A local lifeguard hopes to make a splash at a big event in California this weekend.
Shannon Bell, who regularly keeps an eye on swimmers at Spanish Banks and the Kitsilano pool, is heading to Orange County's Doheny State Beach to test her mettle at this year's Battle of the Paddle, the biggest event in the hot new sport of SUP.
What's SUP, you ask? An acronym for stand up paddling, SUP is the world's fastest growing watersport and involves standing on a large surfboard and using a paddle to propel forward. Despite its unwieldy acronym, the sport is making serious waves.
"The draw for me is being out in nature, being able to be on the ocean," said Bell, who is one of the organizers of the popular local Jericho Oceanman multi-sport adventure race.
"It's kind of like a meditation for me. You go out and get a workout and get away from people and the city, plus it is so accessible here in Vancouver."
Paddleboarding, like surfing, first began centuries ago in Hawaii. The sport-called "Hoe he'e nalu" in the local language-pretty much stayed there until only a few years ago when pro surfer and exercise guru Laird Hamilton brought the attention of Good Morning America's millions of viewers to the sport as his preferred form of training when the ocean was too calm to surf.
Since then, stand-up paddleboarding has caught on with landlubbers and adrenaline junkies alike as a solid form of core conditioning and an activity that can be simultaneously adventurous and peaceful. Costco now sells inflatable SUPs and four different SUPspecific magazines currently cover an activity that appeals to everyone from big wave surfers to people who prefer doing yoga while floating on their boards.

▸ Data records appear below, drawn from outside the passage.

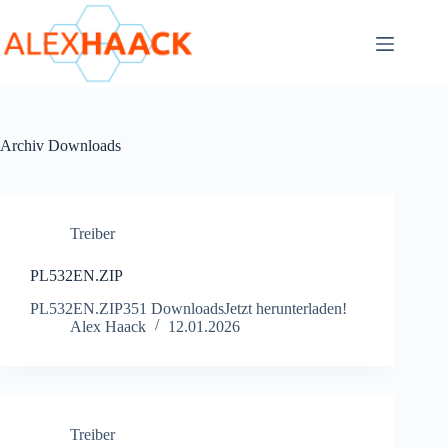
Zum
Inhalt
springen
Archiv
Downloads
Treiber
PL532EN.ZIP
PL532EN.ZIP351 DownloadsJetzt herunterladen!
Alex Haack
12.01.2026
Treiber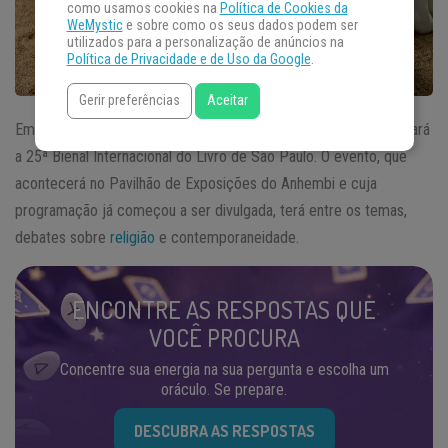
como usamos cookies na
Política de Cookies da
WeMystic
e sobre como os seus dados podem ser
utilizados para a personalização de anúncios na
Política de Privacidade e de Uso da Google
.
Gerir preferências
Aceitar
Em agosto deste ano a Câmara Brasileira do Livro, a CBL, realizará
a 25ª Bienal Internacional do Livro de São Paulo. O evento, que
acontecerá no Pavilhão de Exposições do Anhembi e cuja
programação já começou a ser divulgada, terá entre os temas,
debates sobre
religião
e contemporaneidade.
ENCONTRE AS RESPOSTAS QUE
VOCÊ PROCURA
Concentre sua energia na sua pergunta e escolha um
oráculo. Se prepare.
DESCUBRA AS RESPOSTAS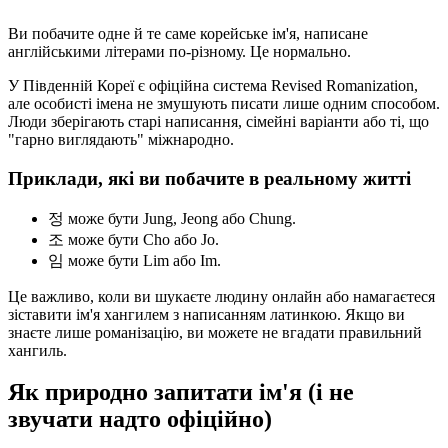
Ви побачите одне й те саме корейське ім'я, написане
англійськими літерами по-різному. Це нормально.
У Південній Кореї є офіційна система Revised Romanization,
але особисті імена не змушують писати лише одним способом.
Люди зберігають старі написання, сімейні варіанти або ті, що
"гарно виглядають" міжнародно.
Приклади, які ви побачите в реальному житті
정 може бути Jung, Jeong або Chung.
조 може бути Cho або Jo.
임 може бути Lim або Im.
Це важливо, коли ви шукаєте людину онлайн або намагаєтеся
зіставити ім'я хангилем з написанням латинкою. Якщо ви
знаєте лише романізацію, ви можете не вгадати правильний
хангиль.
Як природно запитати ім'я (і не
звучати надто офіційно)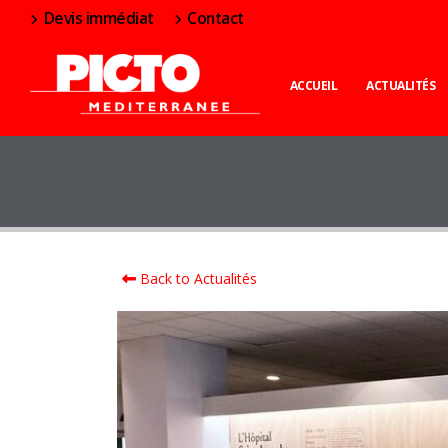
Devis immédiat
Contact
ACCUEIL
ACTUALITÉS
Back to Actualités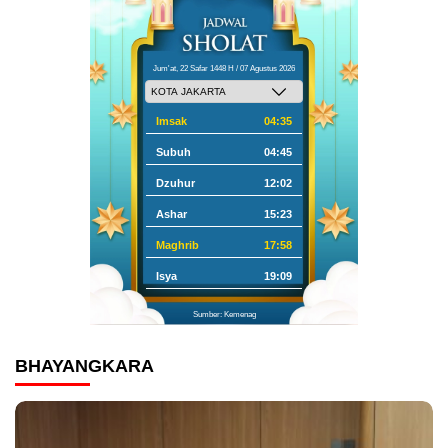
Jum'at, 22 Safar 1448 H / 07 Agustus 2026
Imsak
04:35
Subuh
04:45
Dzuhur
12:02
Ashar
15:23
Maghrib
17:58
Isya
19:09
Sumber: Kemenag
BHAYANGKARA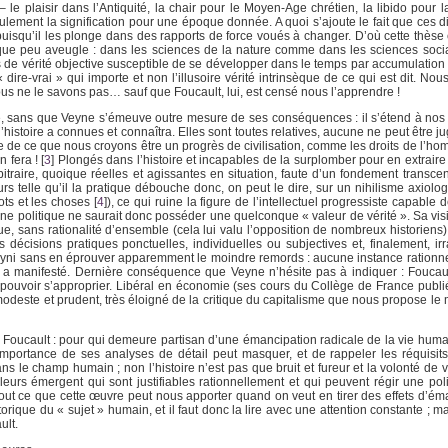
 le plaisir dans l’Antiquité, la chair pour le Moyen-Age chrétien, la libido pour 
ement la signification pour une époque donnée. A quoi s’ajoute le fait que ces di
é puisqu’il les plonge dans des rapports de force voués à changer. D’où cette thèse 
elque peu aveugle : dans les sciences de la nature comme dans les sciences soci
as de vérité objective susceptible de se développer dans le temps par accumulation
« dire-vrai » qui importe et non l’illusoire vérité intrinsèque de ce qui est dit. 
 ne le savons pas… sauf que Foucault, lui, est censé nous l’apprendre !
e, sans que Veyne s’émeuve outre mesure de ses conséquences : il s’étend à nos
’histoire a connues et connaîtra. Elles sont toutes relatives, aucune ne peut être j
e ce que nous croyons être un progrès de civilisation, comme les droits de l’hom
 fera !
[
3
]
Plongés dans l’histoire et incapables de la surplomber pour en extraire 
bitraire, quoique réelles et agissantes en situation, faute d’un fondement transce
s telle qu’il la pratique débouche donc, on peut le dire, sur un nihilisme axiolog
ots et les choses
[
4
]
), ce qui ruine la figure de l’intellectuel progressiste capable
une politique ne saurait donc posséder une quelconque « valeur de vérité ». Sa visi
e, sans rationalité d’ensemble (cela lui valu l’opposition de nombreux historiens)
s décisions pratiques ponctuelles, individuelles ou subjectives et, finalement, ir
meyni sans en éprouver apparemment le moindre remords : aucune instance rationnel
lui a manifesté. Dernière conséquence que Veyne n’hésite pas à indiquer : Foucaul
pouvoir s’approprier. Libéral en économie (ses cours du Collège de France publié
odeste et prudent, très éloigné de la critique du capitalisme que nous propose le 
 Foucault : pour qui demeure partisan d’une émancipation radicale de la vie humain
l’importance de ses analyses de détail peut masquer, et de rappeler les réquisi
ans le champ humain ; non l’histoire n’est pas que bruit et fureur et la volonté de 
valeurs émergent qui sont justifiables rationnellement et qui peuvent régir une po
tout ce que cette œuvre peut nous apporter quand on veut en tirer des effets d’éma
orique du « sujet » humain, et il faut donc la lire avec une attention constante ; m
ult.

Many surfers have also converted because of the versatility and because it offers the opportunity to catch more waves.
"What's awesome about it is you can do it everywhere," said Bell, a 38-year-old mother of two, who earlier this month came from behind to win the elite women's category at the 20-km Round the Rock SUP race off the coast of Seattle.
"You can surf, you can do it on flatwater on lakes, people are even starting to go down rivers on them. You're up on top of the water and it's an awesome workout. You really use all your muscles, you use your legs for balance and your core and upper body paddling."
While most SUP'ers in the Vancouver area only do it for the workout or for fun, it is also starting to make waves as a competitive sport. This year's Battle of the Paddle, for example, will see more than 1,000 athletes competing for $25,000 in cash prizes.
Racers will also try to break the record for having the most surfers on a single wave, currently held by 110 surfers who rode one off Cape Town, South Africa in 2009. Bell's husband Gary Parson, a fellow lifeguard, will also be competing in the Sept 29-30 competition.